Peter Klein is the director of the University of British Columbia Global Reporting Centre.
In the Indian city of Ahmednagar, people experiencing symptoms like depression or hallucinations queue outside the "clinic" of Abid Kadri, a fourth-generation healer who is the first – and often only – line of treatment for people suffering from mental illness.
Kadri explains to his "patients" that the spirit of someone who died prematurely has entered their body, and he conducts exorcisms to expunge the ghosts. He also has the predominantly Muslim clientele pick a verse from the Koran, which he writes onto a piece of paper with a brush dipped in saffron, and asks them to make tea with the scrap, in order to help heal.
It may sound ridiculous to Western readers, but the support Kadri offers them is not unlike that of a therapist. He gives them a safe place to share their problems, takes them seriously and offers them an understandable interpretation of their condition. In a country where most people do not complete high school, there is spotty understanding about the medical complexities of psychiatric illnesses. Even in one of the best mental hospitals in India, doctors sometimes explain clinical conditions to patients in these spiritual terms.
There is still huge stigma around having a mental disorder, in places like India, but discussing it in such terms simplifies the challenge of addressing the problem that people with conditions like depression, psychosis and anxiety disorders face all over the world. The word "stigma" comes from the Greek for "mark on the skin," suggesting that people with these conditions are somehow identified as different. That is certainly true, but it goes deeper.
Not that long ago, "cancer" was spoken in only whispers – out of embarrassment by those who had it, and out of fear by everyone else. Today, people with cancer proudly declare their disease on T-shirts and march to raise research funds.
What changed? Science. Back then, cancer was largely a death sentence, but today there is far greater understanding about the disease, and many forms are treatable.
The science of psychiatry is still in its infancy. The physician's manual that defines mental illnesses, the DSM – Diagnostic Statistical Manual of Psychological Disorders – is dramatically revised every few decades, adding and dropping conditions, and redefining diagnoses. Many doctors admit that the mechanisms by which mental disorders work are still largely a mystery.
So it should come as no surprise that people have come up with their own explanations, and their own treatments, for mental illnesses. In a year-long project called "Out of the Shadows," a group of students and colleagues of the UBC International Reporting Program reported on how mental illness is addressed throughout the globe, and we witnessed some common themes.
In Togo, we found more than 150 people chained to trees in a forest grove, left there because they are believed to have some form of mental illness. The camp is run by a Togolese priest who claims to be able to heal these sick people and promises to free them once they are cured. In reality, they just rot in their own filth, often for months, without any real treatment.
In Benin, priests in white robes put their hands on people suffering from mental illness and claim to be able to transfer evil spirits into trees.

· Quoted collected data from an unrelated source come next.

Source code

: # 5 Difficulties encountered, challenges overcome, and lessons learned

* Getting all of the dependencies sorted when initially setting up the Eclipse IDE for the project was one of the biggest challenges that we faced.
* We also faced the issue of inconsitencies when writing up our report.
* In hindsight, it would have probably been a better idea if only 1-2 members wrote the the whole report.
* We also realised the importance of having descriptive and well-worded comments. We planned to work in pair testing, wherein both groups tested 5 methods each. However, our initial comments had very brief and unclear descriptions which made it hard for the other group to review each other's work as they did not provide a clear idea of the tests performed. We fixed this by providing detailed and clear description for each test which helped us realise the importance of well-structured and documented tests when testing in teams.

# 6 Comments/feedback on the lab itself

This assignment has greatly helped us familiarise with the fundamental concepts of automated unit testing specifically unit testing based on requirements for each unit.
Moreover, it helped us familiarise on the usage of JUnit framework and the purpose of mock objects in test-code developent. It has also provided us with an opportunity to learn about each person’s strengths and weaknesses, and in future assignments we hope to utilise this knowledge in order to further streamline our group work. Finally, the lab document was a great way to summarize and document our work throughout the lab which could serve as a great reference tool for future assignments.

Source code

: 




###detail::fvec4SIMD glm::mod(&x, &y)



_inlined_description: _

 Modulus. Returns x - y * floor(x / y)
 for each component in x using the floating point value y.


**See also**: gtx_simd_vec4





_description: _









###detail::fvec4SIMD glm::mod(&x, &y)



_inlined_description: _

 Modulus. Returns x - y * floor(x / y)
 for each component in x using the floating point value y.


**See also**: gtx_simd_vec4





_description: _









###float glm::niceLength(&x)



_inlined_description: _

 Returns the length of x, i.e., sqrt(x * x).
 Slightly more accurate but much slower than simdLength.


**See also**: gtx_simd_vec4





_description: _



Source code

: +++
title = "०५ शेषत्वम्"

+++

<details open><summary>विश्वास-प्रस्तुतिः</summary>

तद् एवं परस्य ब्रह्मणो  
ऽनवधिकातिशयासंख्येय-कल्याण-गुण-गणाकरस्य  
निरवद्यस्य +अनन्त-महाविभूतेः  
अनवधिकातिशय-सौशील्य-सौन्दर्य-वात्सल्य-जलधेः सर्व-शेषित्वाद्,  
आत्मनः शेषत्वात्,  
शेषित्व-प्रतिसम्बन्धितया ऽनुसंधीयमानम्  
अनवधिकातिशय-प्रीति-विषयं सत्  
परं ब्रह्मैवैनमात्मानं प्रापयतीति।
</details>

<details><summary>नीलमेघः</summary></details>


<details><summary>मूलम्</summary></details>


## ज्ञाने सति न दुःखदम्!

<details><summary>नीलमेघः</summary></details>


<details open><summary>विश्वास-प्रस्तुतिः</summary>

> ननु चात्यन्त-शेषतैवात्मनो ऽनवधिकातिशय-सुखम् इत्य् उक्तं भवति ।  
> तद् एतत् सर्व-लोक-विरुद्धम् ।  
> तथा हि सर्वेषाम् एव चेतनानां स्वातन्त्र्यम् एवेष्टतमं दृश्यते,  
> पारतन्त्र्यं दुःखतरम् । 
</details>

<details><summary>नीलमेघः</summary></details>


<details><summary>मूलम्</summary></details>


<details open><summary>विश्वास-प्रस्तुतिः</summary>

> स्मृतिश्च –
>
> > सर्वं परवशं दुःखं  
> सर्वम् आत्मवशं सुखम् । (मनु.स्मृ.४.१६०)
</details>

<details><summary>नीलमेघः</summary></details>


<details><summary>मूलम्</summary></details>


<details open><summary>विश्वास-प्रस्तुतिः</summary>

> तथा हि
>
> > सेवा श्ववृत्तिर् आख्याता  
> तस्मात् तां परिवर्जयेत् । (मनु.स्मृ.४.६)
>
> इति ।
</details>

In Somalia, people with serious mental disorders are sometimes locked in a room with hyenas, under the belief that these vicious animals have the power to scare away the evil spirit, the "djinni," that has supposedly possessed them.
It's easy to dismiss these stories as the work of ignorant people with harmful superstitions, but we don't have to look overseas for disturbing mythologies. After the all-too-common mass shooting in the U.S., the media usually trot out stories of the shooters' histories of mental illness, drumming up fear of people with diagnoses like schizophrenia, bipolar disorder and Asperger Syndrome.

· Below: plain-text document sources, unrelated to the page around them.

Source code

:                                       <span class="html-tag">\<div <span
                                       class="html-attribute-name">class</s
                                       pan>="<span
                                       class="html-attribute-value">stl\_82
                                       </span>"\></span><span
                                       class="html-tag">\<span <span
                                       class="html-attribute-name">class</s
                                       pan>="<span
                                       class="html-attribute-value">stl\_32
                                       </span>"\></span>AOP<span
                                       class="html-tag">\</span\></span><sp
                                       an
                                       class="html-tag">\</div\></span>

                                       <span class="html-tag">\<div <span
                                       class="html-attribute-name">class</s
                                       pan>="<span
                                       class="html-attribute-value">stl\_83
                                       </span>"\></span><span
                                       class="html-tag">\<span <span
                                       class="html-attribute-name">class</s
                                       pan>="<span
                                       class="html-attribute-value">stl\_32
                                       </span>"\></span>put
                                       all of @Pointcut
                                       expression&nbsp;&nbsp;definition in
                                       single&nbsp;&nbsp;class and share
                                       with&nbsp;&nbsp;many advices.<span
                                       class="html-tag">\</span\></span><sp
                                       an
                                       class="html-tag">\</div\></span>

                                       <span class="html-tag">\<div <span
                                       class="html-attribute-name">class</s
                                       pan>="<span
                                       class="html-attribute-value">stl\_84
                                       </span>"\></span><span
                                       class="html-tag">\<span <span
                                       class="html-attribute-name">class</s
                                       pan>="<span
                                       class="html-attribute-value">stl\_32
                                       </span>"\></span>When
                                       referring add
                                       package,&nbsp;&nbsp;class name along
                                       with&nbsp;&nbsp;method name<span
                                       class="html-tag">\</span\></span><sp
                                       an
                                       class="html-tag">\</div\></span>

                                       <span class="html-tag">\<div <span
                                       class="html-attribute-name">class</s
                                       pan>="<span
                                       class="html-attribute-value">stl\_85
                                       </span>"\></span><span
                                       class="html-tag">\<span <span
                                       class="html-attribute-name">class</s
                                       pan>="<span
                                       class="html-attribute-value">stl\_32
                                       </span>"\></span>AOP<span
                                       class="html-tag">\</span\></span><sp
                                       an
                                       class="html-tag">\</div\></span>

Mental illness is no doubt a common characteristic of many of these shooters, but the statistics do not justify the fear. More than 5 per cent of the population in Canada and the U.S. suffers from some form of the serious mental disorders that are common to these shooters, but mentally ill people rarely ever turn to violence, and are far more likely to be the victims of violence.
However, TV shows and films continue to perpetuate the idea of the "criminally insane" and the dangers of the mentally ill. A University of Calgary study found that the majority of three dozen Disney animated movies they studied portrayed characters who were described as "crazy," "nuts" or "mad."
We fear what we don't understand, and the bottom line is that we still don't understand many of the causes, or the treatments, of psychiatric conditions. As a result, we are plagued with shame around mental illness all over the world, but stigma is just the symptom. Ignorance is the cause. Science and education are the cure.